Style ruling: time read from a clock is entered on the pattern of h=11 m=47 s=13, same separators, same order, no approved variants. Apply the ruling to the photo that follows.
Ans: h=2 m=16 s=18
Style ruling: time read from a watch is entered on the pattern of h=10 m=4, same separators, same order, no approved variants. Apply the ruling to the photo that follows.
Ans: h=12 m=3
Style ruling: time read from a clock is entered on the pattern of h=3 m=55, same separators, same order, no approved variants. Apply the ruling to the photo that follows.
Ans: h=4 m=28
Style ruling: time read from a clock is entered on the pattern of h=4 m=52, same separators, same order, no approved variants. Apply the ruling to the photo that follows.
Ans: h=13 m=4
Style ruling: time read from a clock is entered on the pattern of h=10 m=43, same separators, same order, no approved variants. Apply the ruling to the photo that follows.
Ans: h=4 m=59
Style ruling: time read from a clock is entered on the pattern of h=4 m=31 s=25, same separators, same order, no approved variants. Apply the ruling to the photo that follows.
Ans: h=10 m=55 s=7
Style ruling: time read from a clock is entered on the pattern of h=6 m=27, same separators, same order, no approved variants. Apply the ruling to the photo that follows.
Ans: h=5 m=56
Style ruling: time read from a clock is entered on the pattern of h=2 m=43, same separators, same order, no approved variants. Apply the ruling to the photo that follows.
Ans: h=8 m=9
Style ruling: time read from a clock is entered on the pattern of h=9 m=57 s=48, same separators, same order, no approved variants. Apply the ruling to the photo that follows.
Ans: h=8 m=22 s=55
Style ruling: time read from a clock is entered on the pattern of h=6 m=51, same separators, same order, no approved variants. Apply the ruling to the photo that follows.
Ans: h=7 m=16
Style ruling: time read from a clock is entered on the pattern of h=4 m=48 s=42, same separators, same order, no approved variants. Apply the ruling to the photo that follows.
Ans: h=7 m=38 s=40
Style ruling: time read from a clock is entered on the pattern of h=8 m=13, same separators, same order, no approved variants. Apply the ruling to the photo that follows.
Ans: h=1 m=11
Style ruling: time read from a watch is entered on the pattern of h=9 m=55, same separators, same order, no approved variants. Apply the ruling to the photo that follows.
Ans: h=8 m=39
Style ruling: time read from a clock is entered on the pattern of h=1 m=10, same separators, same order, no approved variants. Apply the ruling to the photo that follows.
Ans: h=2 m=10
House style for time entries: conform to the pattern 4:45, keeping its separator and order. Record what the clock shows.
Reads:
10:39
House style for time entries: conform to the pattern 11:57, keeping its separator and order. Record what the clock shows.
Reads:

- **Exercise**
Transcribe each of the lines above without any alteration.

- **Written response**
Style ruling: time read from a clock is entered on the pattern of h=11 m=47 s=13, same separators, same order, no approved variants. Apply the ruling to the photo that follows.
Ans: h=2 m=16 s=18
Style ruling: time read from a watch is entered on the pattern of h=10 m=4, same separators, same order, no approved variants. Apply the ruling to the photo that follows.
Ans: h=12 m=3
Style ruling: time read from a clock is entered on the pattern of h=3 m=55, same separators, same order, no approved variants. Apply the ruling to the photo that follows.
Ans: h=4 m=28
Style ruling: time read from a clock is entered on the pattern of h=4 m=52, same separators, same order, no approved variants. Apply the ruling to the photo that follows.
Ans: h=13 m=4
Style ruling: time read from a clock is entered on the pattern of h=10 m=43, same separators, same order, no approved variants. Apply the ruling to the photo that follows.
Ans: h=4 m=59
Style ruling: time read from a clock is entered on the pattern of h=4 m=31 s=25, same separators, same order, no approved variants. Apply the ruling to the photo that follows.
Ans: h=10 m=55 s=7
Style ruling: time read from a clock is entered on the pattern of h=6 m=27, same separators, same order, no approved variants. Apply the ruling to the photo that follows.
Ans: h=5 m=56
Style ruling: time read from a clock is entered on the pattern of h=2 m=43, same separators, same order, no approved variants. Apply the ruling to the photo that follows.
Ans: h=8 m=9
Style ruling: time read from a clock is entered on the pattern of h=9 m=57 s=48, same separators, same order, no approved variants. Apply the ruling to the photo that follows.
Ans: h=8 m=22 s=55
Style ruling: time read from a clock is entered on the pattern of h=6 m=51, same separators, same order, no approved variants. Apply the ruling to the photo that follows.
Ans: h=7 m=16
Style ruling: time read from a clock is entered on the pattern of h=4 m=48 s=42, same separators, same order, no approved variants. Apply the ruling to the photo that follows.
Ans: h=7 m=38 s=40
Style ruling: time read from a clock is entered on the pattern of h=8 m=13, same separators, same order, no approved variants. Apply the ruling to the photo that follows.
Ans: h=1 m=11
Style ruling: time read from a watch is entered on the pattern of h=9 m=55, same separators, same order, no approved variants. Apply the ruling to the photo that follows.
Ans: h=8 m=39
Style ruling: time read from a clock is entered on the pattern of h=1 m=10, same separators, same order, no approved variants. Apply the ruling to the photo that follows.
Ans: h=2 m=10
House style for time entries: conform to the pattern 4:45, keeping its separator and order. Record what the clock shows.
Reads:
10:39
House style for time entries: conform to the pattern 11:57, keeping its separator and order. Record what the clock shows.
Reads:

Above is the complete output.